FIFO vs LIFO Accounting
We have improved InvoiceOcean's warehouse documentation module by adding support for FIFO and LIFO queueing, including profit margin report generation. Not familiar with FIFO/LIFO? Read on - in this article we'll explain both concepts and give some tips on effective warehouse management.
FIFO and LIFO are two inventory value calculation methods. They are very useful because they take into account the fact that production costs and purchase prices fluctuate over time. In other words, you may have stocks of the same item which were purchased at different times and prices. How to account for this in your balancing sheets?
What is FIFO?
FIFO means that oldest inventory items are recorded as sold first. It's also a general rule which dictates that the oldest inventory is moved first.

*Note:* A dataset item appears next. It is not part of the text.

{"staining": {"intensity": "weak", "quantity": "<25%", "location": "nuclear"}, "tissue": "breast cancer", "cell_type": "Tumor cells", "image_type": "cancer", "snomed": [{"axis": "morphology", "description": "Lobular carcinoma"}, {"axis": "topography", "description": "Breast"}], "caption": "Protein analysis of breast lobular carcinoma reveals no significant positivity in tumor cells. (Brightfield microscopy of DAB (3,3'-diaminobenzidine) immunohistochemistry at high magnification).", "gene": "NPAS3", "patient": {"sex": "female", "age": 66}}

FIFO stands for first in, first out. The method can be used for pricing inventoried products and materials. FIFO is also used to determine the value of stock portfolios and investment fund participation units - it helps accountants calculate prices of assets at the time of purchase.
What is LIFO?
LIFO stands for last in, first out - this method involves the pricing and selling of inventory starting with the items that have arrived in your warehouse most recently. According to LIFO, when a product is moved from the warehouse it is reported as bought for the price of your most recent purchase.
In practice most companies prefer to sell old inventory first, which is why LIFO stands in conflict with standard warehouse management. LIFO is mostly useful in periods of inflation and price increases.